- **AIM OF THE TASK**
Needed from the data below: every line from the one with "0:24:35| Aye.| [source" up to and including the one with "0:24:38| Those opposed?|", repeated exactly and with nothing else.

(SUPPLIED MATERIAL)

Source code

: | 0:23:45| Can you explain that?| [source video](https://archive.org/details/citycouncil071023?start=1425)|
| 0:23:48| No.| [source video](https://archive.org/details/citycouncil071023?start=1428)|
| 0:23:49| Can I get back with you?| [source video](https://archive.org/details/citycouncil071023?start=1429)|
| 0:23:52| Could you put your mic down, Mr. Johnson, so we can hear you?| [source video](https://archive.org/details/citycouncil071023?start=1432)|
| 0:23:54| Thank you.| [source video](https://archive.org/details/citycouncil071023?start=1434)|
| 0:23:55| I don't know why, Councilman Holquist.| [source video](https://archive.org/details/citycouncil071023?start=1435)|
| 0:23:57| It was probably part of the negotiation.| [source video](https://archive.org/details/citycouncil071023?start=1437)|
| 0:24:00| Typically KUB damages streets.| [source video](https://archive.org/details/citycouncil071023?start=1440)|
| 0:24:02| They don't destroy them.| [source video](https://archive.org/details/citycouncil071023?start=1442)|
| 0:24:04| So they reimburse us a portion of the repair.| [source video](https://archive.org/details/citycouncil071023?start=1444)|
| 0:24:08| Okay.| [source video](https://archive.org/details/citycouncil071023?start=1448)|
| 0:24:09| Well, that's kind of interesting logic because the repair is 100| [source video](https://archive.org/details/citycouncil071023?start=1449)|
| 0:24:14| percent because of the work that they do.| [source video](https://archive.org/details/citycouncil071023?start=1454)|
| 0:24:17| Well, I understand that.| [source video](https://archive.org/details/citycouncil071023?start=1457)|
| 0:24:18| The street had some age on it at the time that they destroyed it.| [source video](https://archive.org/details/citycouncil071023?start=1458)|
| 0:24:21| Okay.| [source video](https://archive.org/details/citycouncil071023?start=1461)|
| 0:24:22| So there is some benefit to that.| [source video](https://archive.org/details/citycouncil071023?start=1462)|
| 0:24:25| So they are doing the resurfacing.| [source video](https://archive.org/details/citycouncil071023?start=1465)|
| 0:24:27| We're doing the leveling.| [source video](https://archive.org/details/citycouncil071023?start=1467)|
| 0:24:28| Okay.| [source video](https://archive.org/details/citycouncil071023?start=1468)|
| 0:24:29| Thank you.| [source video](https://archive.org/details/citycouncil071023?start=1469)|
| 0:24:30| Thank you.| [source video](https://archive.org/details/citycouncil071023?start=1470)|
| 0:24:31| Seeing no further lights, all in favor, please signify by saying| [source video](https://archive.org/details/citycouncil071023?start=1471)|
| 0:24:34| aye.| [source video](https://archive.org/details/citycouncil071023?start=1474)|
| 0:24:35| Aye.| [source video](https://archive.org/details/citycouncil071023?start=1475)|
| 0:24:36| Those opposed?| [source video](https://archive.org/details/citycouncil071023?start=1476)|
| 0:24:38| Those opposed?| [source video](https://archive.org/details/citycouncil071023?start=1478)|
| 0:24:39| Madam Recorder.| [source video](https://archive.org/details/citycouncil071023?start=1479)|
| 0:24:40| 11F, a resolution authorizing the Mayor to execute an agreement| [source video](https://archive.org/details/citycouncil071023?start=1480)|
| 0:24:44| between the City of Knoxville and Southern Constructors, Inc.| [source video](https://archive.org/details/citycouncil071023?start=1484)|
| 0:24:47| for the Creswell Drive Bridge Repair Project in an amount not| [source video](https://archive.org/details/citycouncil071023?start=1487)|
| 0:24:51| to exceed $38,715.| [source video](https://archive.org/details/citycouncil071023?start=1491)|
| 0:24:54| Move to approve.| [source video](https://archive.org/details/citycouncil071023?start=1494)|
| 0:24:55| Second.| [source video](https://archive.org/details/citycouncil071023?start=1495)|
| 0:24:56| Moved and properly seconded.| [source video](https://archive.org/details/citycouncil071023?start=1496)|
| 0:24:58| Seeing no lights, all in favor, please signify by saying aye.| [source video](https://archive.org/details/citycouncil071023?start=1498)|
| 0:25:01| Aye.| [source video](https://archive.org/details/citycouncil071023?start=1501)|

(End SUPPLIED MATERIAL)

- **THE COMPLETED TASK**
| 0:24:35| Aye.| [source video](https://archive.org/details/citycouncil071023?start=1475)|
| 0:24:36| Those opposed?| [source video](https://archive.org/details/citycouncil071023?start=1476)|
| 0:24:38| Those opposed?| [source video](https://archive.org/details/citycouncil071023?start=1478)|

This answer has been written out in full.